Carmacks marks the halfway point on the journey where you can resupply before leaving for Dawson City.

09 Day

Carmacks to Dawson City

Back onto the river for the second half of your journey. Over the next nine days, the mighty Yukon will carry you on to Dawson City.

Just out of Carmacks, Five Finger Rapids is one of two rapids on the route (Rink Rapids is the other). It’s a stretch of water that presented real danger to river boats. But by now, you’re an experienced paddler and your guide will navigate your way safely through this area.

Spend some time in Ft. Selkirk exploring the old school house, homes and churches. Some say you can feel the presence of settlers in some of the buildings—sightings of spirits are a common conversation here.

Sadly, like all great expeditions, yours must come to an end. Before the final leg into Dawson City, spend your last night enjoying the endless twilight and sharing tales of an unforgettable journey.

18 Day

Dawson City

Spend the day exploring this gold rush town. After following in the footsteps of gold seekers on the river, this is the culmination of the journey. It’s where thousands arrived with dreams of gold.

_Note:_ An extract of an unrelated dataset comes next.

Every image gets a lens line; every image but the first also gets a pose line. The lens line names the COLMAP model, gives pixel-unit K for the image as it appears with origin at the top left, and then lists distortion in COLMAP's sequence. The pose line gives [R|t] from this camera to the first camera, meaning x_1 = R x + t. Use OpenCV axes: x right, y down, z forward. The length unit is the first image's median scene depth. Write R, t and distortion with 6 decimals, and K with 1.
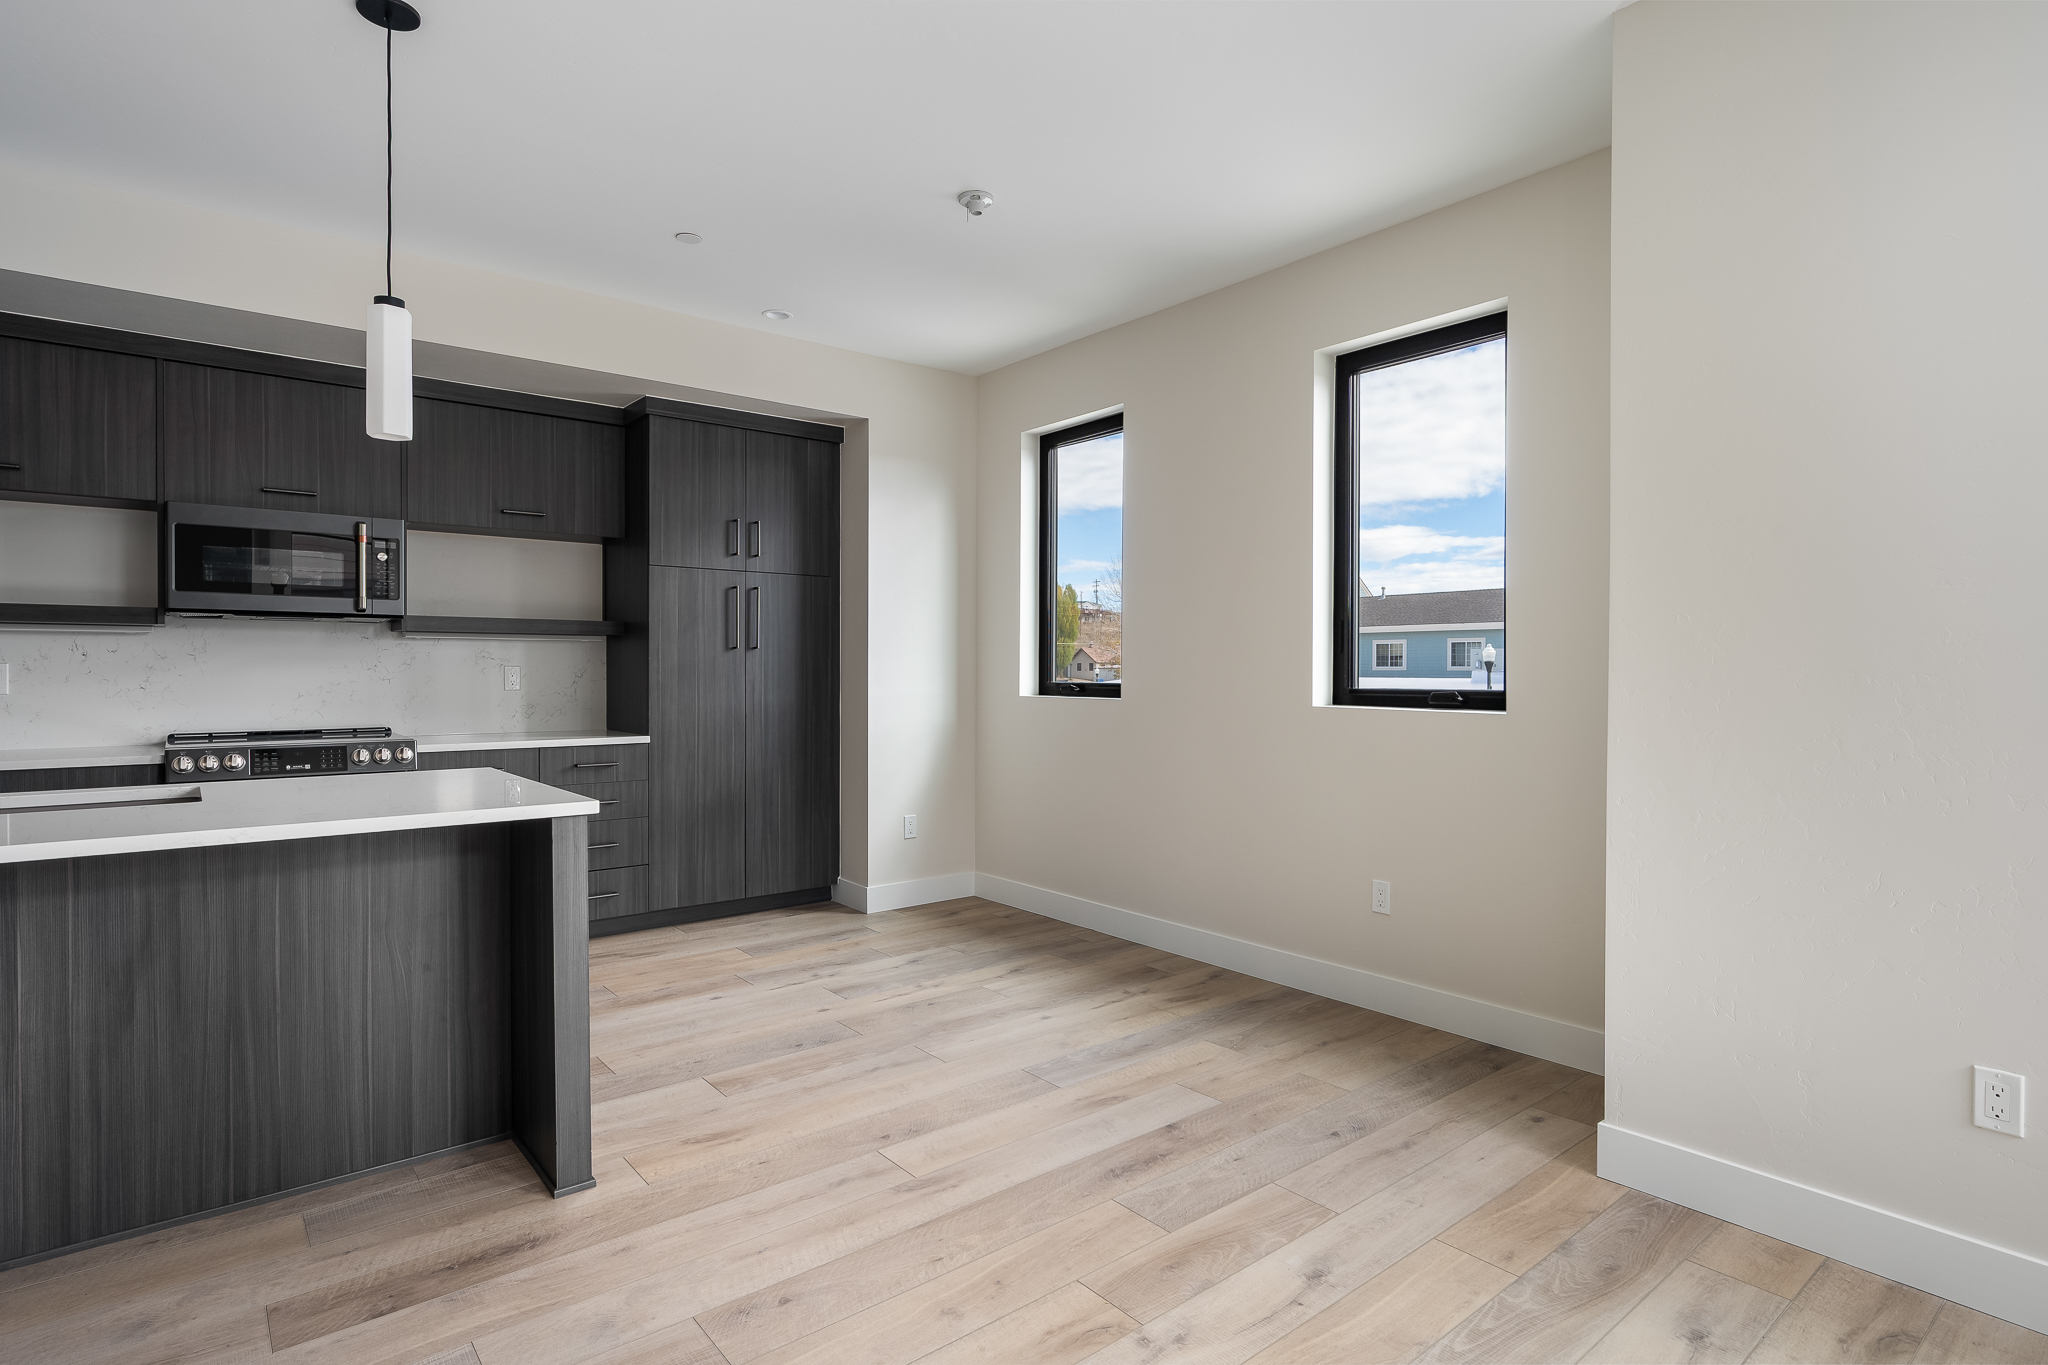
lens RADIAL K [[1034.3, 0, 1032.7], [0, 1034.3, 677.8], [0, 0, 1]] dist [-0.002104, -0.000510]
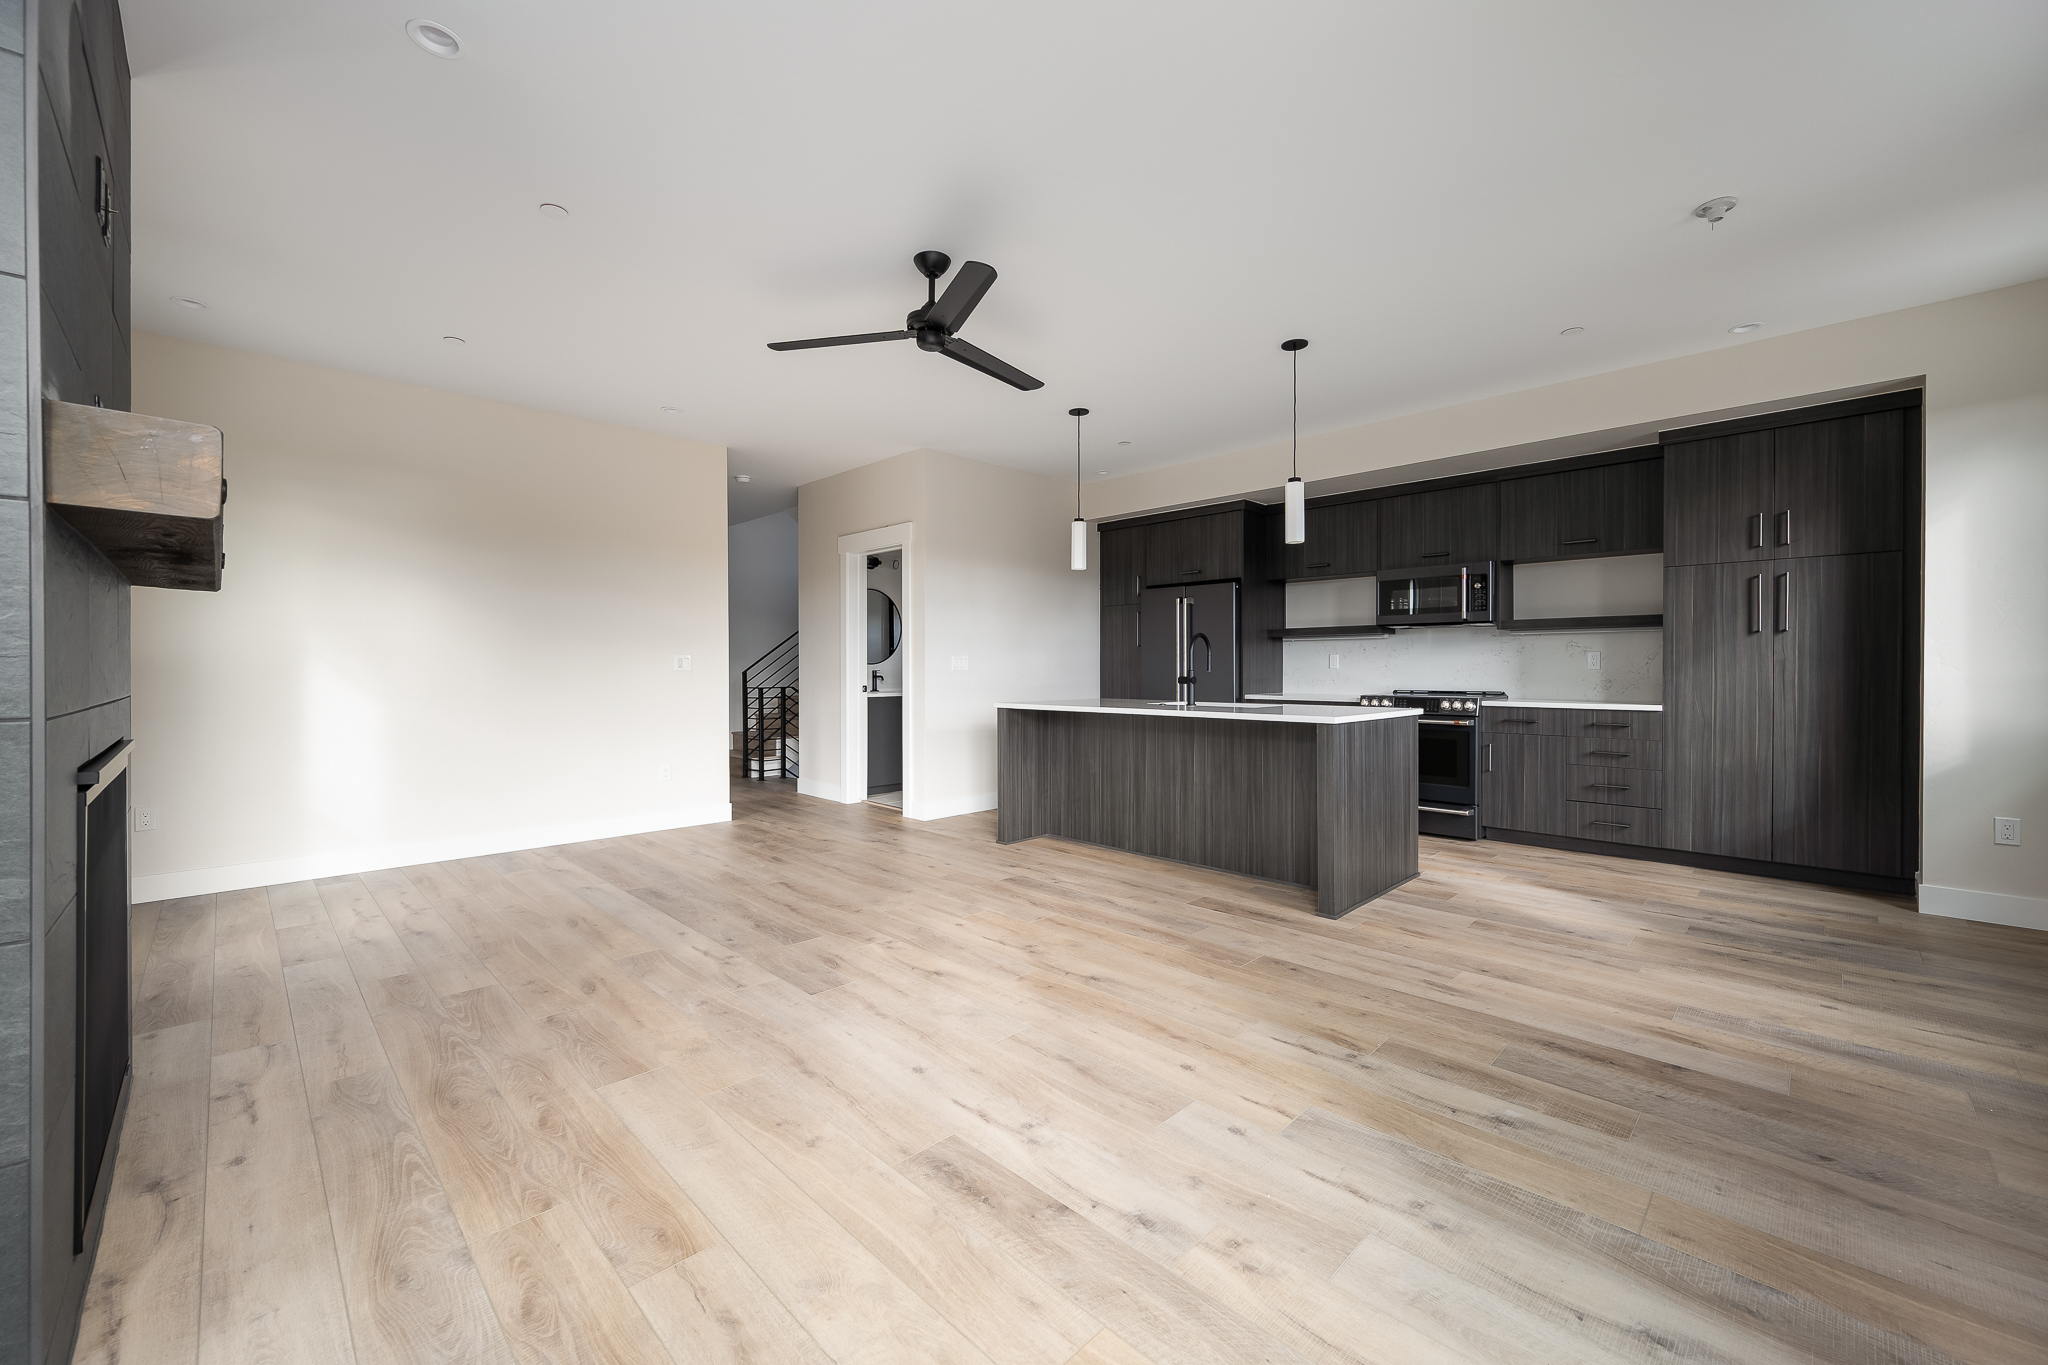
lens RADIAL K [[805.7, 0, 1024.0], [0, 805.7, 682.5], [0, 0, 1]] dist [-0.000553, 0.000365]
pose [[0.100139, 0.016976, -0.994829, 0.799308], [-0.005895, 0.999847, 0.016468, 0.026737], [0.994956, 0.004216, 0.100223, 0.224492]]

The town still evokes the heartbeat of gold rush times and you can feel the ghosts of those long gone adventurers as you stroll along the wooden boardwalks.

Note: There are three basic itinerary options:

Whitehorse to Dawson City: approximately 17 days

Whitehorse to Carmacks: approximately 8 days

Carmacks to Dawson City: approximately 9 days


Whitehorse to start of Lake Laberge: 35km/22mi.

Whitehorse to end of Lake Laberge: 85km/53mi.

Whitehorse to Carmacks: 320km/200mi.

Carmacks to Dawson City: 415km/260 mi.